▶ **WHAT YOU HAVE TO DO**:
A word-for-word copy of the records below is needed, without the images.

▶ **STUDY MATERIAL**:
□ □ □

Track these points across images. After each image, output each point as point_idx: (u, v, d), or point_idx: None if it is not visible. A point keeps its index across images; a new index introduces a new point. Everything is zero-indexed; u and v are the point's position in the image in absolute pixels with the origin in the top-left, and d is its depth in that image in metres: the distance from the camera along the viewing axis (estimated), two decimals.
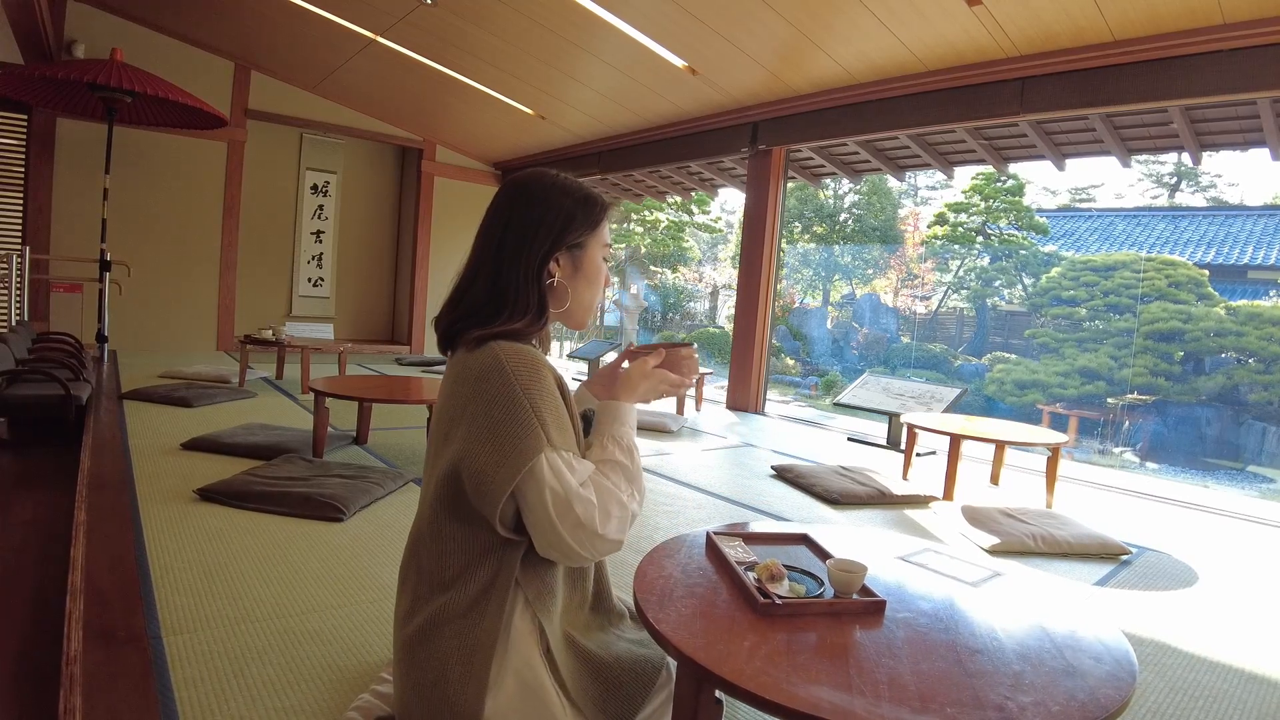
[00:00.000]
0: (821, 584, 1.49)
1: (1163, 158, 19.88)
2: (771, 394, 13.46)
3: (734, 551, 1.63)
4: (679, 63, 6.44)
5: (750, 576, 1.47)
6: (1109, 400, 11.30)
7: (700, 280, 20.01)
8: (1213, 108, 5.39)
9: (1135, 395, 11.16)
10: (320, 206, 10.19)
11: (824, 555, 1.67)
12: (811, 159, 7.96)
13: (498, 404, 1.30)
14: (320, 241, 10.24)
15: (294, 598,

□ □ □

▶ **SOLUTION TO THIS EXERCISE**:
Track these points across images. After each image, output each point as point_idx: (u, v, d), or point_idx: None if it is not visible. A point keeps its index across images; a new index introduces a new point. Everything is zero-indexed; u and v are the point's position in the image in absolute pixels with the origin in the top-left, and d is its depth in that image in metres: the distance from the camera along the viewing axis (estimated), two decimals.
[00:00.000]
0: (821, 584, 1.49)
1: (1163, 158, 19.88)
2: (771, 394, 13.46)
3: (734, 551, 1.63)
4: (679, 63, 6.44)
5: (750, 576, 1.47)
6: (1109, 400, 11.30)
7: (700, 280, 20.01)
8: (1213, 108, 5.39)
9: (1135, 395, 11.16)
10: (320, 206, 10.19)
11: (824, 555, 1.67)
12: (811, 159, 7.96)
13: (498, 404, 1.30)
14: (320, 241, 10.24)
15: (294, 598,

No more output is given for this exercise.